Factory farms, according to Dr. Greger, are the, "perfect storm environments for the emergence and spread of these super-strains of influenza."
Other consequences of factory farming are well known. Our national diet now has more meat it in it than ever before, thus accelerating heart disease, diabetes, obesity, and other illnesses that are responsible for increasing healthcare costs.
Factory farms requires enormous food and water. And, according to a report by the World Bank Group's International Finance Corporation, 51% of all greenhouse gas emissions are the direct or indirect result of giant factory farms raising cattle, pigs, and poultry.
In other words, factory farming is hurtling our planet toward catastrophic climate change.

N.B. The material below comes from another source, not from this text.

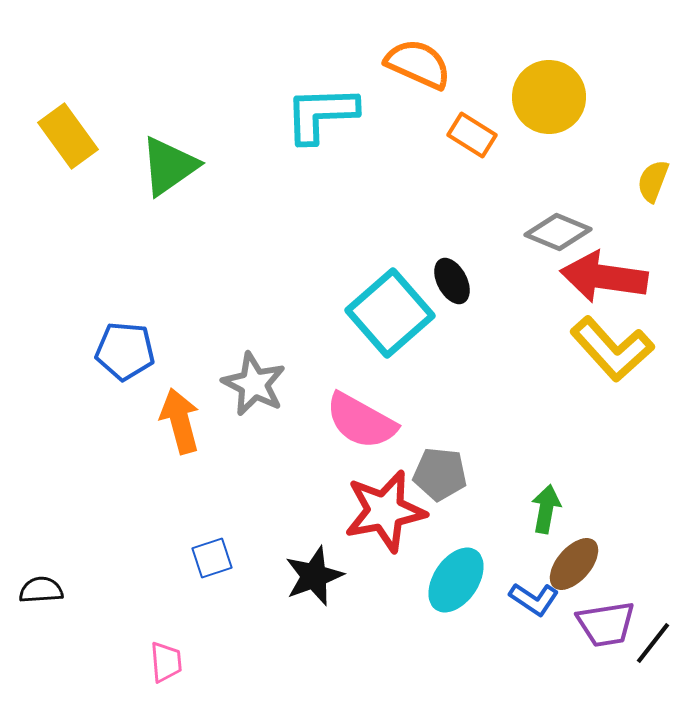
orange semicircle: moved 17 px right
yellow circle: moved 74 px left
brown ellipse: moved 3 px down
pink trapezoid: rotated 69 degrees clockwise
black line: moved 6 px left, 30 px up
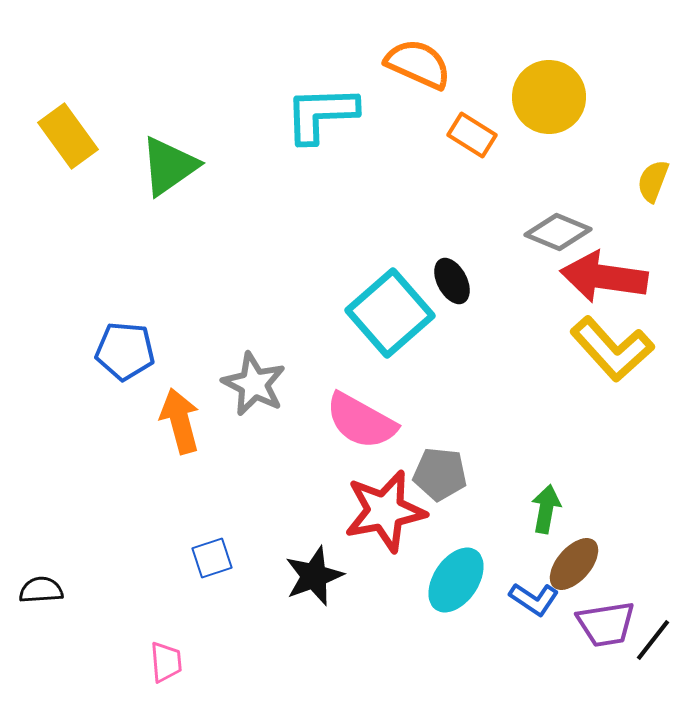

But so far, these reasons haven't been strong enough to really motivate us to change. Americans and policymakers haven't been ready to move away from the factory farm model to bring back local farming and reform our diet by eating fewer dead animals.
But, if nothing else, the fear of a worldwide pandemic that kills more than half the human race should motivate us to change how we farm and how we eat.
Let's hope. Because whatever joy we as a nation get out of eating chicken wings will be far outweighed by the catastrophe of watching millions of our fellow humans die.
To save the human race, we need to end factory farming now.